THE Sunraysia community has, for many years, served as a new home for hundreds of people forced to flee their country in search of a safer life.

World Refugee Week (celebrated this week) highlights the remarkable journeys some individuals have undertaken to build a richer life in Australia.

Mallee District Aboriginal Service (MDAS) employee Tempest Alphonse, PICTURED, is not immune to the challenges that come with moving to a foreign country in search of greater opportunities.

One of seven children, Tempest was born in South Sudan – a war-torn country littered with violence – but was raised in Uganda, a far safer country.

In 2009, Tempest’s parents made the decision to move to Australia – a place where permanent employment and tertiary education were not merely dreams, but reality.

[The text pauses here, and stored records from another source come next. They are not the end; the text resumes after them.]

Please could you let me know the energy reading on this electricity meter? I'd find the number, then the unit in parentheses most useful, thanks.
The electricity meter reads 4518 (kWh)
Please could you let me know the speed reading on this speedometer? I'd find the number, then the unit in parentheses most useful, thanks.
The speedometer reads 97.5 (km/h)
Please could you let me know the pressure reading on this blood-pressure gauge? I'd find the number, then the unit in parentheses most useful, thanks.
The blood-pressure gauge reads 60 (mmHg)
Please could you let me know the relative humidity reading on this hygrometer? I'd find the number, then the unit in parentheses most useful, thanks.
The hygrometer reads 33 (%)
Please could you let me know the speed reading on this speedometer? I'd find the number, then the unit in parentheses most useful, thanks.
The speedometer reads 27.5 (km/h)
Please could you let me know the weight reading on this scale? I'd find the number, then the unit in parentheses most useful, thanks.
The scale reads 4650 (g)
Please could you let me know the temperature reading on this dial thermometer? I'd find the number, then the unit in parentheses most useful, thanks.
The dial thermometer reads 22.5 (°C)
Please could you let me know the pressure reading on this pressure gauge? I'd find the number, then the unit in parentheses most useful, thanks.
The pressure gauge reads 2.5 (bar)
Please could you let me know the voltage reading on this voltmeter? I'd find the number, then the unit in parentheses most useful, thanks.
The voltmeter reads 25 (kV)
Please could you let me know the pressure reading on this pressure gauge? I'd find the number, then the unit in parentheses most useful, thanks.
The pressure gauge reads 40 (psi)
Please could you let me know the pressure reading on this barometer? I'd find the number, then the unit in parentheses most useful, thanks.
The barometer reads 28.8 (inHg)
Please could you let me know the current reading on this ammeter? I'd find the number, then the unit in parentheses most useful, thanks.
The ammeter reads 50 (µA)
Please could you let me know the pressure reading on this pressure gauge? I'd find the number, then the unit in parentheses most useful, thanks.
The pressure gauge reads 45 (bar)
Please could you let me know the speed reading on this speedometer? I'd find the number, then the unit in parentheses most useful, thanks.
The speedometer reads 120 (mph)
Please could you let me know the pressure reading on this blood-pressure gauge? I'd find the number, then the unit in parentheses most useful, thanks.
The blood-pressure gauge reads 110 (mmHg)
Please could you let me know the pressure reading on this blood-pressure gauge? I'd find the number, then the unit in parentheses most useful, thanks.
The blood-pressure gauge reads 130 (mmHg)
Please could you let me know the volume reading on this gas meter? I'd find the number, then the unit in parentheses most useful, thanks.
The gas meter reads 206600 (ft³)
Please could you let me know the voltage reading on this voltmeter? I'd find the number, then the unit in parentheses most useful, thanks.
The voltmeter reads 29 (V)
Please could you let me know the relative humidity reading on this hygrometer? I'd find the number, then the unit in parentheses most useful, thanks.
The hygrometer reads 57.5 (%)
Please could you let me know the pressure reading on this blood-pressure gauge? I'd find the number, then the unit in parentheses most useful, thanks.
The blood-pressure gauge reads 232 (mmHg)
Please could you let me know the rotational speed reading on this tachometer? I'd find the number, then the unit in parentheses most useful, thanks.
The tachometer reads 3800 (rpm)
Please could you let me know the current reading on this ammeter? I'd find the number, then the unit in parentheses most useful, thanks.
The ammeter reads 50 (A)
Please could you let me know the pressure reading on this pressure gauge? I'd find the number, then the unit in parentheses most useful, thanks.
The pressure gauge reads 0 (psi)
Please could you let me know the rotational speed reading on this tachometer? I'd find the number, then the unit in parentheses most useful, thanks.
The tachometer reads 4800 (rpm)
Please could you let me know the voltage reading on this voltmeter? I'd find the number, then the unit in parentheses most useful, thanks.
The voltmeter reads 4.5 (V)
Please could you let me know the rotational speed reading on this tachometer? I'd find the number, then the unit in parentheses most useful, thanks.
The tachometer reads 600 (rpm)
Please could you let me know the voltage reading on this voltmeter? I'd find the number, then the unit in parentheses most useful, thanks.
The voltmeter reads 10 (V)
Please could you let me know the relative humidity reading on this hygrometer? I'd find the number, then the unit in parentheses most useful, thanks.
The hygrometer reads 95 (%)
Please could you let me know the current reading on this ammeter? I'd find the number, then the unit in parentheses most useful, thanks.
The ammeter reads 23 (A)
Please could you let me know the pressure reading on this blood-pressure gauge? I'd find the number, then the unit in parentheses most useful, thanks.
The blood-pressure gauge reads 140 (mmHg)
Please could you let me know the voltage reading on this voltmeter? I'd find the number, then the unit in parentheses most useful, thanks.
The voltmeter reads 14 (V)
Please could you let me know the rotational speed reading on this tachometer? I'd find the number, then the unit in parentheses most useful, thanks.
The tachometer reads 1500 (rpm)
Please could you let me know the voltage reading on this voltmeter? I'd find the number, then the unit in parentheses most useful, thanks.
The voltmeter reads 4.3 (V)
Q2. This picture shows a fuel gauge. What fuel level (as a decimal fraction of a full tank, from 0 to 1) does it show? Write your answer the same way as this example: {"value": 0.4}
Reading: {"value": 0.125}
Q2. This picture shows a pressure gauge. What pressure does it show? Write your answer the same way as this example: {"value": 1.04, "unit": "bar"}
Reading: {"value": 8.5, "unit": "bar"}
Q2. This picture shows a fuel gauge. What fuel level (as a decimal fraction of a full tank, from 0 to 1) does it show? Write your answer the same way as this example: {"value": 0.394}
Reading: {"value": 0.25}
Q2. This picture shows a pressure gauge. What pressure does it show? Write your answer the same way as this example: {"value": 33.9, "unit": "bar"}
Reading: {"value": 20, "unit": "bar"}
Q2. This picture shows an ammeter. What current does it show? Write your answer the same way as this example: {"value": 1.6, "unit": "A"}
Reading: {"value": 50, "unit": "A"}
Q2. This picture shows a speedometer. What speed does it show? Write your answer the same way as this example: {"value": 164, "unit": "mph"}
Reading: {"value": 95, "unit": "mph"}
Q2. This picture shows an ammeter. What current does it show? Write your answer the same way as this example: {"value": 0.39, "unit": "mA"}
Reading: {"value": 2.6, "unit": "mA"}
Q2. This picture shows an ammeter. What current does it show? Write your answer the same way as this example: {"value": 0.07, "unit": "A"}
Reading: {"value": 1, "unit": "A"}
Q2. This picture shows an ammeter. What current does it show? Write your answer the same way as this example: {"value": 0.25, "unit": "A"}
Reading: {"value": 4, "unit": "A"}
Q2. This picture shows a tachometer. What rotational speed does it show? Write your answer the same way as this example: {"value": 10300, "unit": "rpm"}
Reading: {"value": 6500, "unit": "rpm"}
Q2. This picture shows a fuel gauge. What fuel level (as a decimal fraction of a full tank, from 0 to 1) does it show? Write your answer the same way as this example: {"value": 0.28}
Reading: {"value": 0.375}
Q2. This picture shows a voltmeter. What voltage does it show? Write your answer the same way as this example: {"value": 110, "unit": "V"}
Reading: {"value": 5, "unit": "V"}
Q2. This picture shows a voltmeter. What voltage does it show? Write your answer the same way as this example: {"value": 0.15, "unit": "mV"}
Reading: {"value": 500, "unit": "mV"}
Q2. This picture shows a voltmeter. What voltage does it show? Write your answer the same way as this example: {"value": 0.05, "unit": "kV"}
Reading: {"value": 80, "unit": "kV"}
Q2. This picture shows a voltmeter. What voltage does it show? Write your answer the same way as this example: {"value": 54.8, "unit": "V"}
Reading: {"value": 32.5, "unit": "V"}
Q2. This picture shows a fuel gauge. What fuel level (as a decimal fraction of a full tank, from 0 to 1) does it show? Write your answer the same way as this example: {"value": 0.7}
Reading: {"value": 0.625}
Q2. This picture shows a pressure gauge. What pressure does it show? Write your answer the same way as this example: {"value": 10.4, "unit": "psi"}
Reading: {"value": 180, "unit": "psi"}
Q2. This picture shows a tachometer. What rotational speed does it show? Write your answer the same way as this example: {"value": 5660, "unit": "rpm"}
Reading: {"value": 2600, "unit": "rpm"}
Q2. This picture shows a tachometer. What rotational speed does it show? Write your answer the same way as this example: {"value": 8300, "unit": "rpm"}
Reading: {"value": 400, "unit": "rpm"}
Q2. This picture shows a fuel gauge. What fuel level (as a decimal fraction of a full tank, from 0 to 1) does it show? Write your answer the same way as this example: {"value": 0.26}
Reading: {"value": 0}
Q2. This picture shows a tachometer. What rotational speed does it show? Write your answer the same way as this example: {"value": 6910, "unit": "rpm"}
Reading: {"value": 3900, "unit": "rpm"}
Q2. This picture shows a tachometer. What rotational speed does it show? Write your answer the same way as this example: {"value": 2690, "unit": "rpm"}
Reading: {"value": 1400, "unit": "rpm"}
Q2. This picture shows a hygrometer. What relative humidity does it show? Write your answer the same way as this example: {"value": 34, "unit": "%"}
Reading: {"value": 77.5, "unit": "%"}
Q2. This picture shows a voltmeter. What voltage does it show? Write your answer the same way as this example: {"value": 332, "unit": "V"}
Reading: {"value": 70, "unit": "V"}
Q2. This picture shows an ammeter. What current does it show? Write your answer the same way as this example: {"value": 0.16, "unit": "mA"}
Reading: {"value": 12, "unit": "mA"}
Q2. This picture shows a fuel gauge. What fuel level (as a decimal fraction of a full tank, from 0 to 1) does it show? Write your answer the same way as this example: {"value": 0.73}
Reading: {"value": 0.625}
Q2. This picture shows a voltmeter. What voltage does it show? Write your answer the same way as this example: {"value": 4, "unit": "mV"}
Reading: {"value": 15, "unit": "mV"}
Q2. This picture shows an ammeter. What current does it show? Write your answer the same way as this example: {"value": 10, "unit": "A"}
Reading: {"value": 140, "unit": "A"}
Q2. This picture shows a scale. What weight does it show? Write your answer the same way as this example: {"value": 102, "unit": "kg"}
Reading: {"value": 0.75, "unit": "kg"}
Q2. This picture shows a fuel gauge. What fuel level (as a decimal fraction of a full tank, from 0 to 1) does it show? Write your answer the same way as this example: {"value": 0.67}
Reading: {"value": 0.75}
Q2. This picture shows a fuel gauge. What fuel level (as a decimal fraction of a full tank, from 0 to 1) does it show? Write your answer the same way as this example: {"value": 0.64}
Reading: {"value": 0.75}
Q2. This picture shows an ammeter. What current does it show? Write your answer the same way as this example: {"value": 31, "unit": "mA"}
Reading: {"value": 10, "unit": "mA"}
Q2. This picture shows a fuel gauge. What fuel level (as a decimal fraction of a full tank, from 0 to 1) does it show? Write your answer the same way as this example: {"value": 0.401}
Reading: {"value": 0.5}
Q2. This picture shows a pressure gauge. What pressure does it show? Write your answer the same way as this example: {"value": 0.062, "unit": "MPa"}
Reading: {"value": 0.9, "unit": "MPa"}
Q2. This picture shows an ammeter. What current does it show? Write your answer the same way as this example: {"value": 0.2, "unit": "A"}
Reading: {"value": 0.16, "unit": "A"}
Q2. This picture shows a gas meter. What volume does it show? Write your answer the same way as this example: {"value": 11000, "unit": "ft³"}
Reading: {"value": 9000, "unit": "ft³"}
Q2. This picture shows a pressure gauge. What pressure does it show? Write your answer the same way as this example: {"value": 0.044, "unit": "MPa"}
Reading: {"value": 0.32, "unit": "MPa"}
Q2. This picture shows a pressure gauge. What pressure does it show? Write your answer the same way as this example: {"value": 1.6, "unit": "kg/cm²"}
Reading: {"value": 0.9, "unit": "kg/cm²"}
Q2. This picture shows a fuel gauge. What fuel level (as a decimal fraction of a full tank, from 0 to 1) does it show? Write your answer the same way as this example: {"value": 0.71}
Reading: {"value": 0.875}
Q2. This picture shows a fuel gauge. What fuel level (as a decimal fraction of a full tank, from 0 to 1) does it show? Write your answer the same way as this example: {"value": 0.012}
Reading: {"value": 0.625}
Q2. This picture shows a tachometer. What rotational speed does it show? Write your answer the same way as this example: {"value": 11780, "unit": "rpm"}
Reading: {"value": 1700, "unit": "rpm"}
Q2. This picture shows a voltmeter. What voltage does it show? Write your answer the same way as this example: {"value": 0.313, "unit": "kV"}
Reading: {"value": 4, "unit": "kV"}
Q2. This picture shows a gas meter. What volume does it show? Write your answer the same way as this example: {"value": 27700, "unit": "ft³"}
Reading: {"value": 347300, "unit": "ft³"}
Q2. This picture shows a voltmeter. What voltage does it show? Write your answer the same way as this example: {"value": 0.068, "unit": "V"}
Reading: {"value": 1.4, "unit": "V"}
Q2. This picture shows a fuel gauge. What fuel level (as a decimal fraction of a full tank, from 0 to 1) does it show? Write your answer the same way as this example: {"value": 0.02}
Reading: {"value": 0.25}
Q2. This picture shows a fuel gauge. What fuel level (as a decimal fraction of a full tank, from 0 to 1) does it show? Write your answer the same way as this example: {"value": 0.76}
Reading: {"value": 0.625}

“Mum was so passionate about education, and in my culture there isn’t a lot of women empowered to study, it was more about getting married, having kids and raising your family, there’s nothing more to it,” Tempest said.

“My parents didn’t have the opportunity to study so they did everything they could so we could further our education, and that meant moving countries.”

Tempest’s family migrated to Melbourne, basing themselves in Nobel Park – a suburb with a strong South Sudanese community – but Tempest said even with a strong support network, the move to Australia didn’t come without challenges.

“At the start it was hard, we were just getting our heads around the country, it was cold – we came at the start of winter – life was very busy,” Tempest said.

Accommodation was hard to find for a family so large, so Tempest’s brothers and sisters had to separate and live in different suburbs around Melbourne. She said it proved an isolating experience for the tight-knit family.

“For me it was also really challenging in high school to make friends, there was no connection,” Tempest said.

She persevered with her studies, finishing high school in Melbourne before going to Deakin University where she graduated with a Bachelor’s degree in Health Science.

Tempest worked in Melbourne for a time, then moved to Mildura last October to take a job as a Health Promotion officer at MDAS.

“Just learning more about the Indigenous community and their way of life has been interesting,” Tempest said. “Different communities have different needs, so learning that and being able to help is what drives me.”

With aspirations to eventually return to her birth country to work, Tempest said her job at MDAS has provided the skills to follow her dream.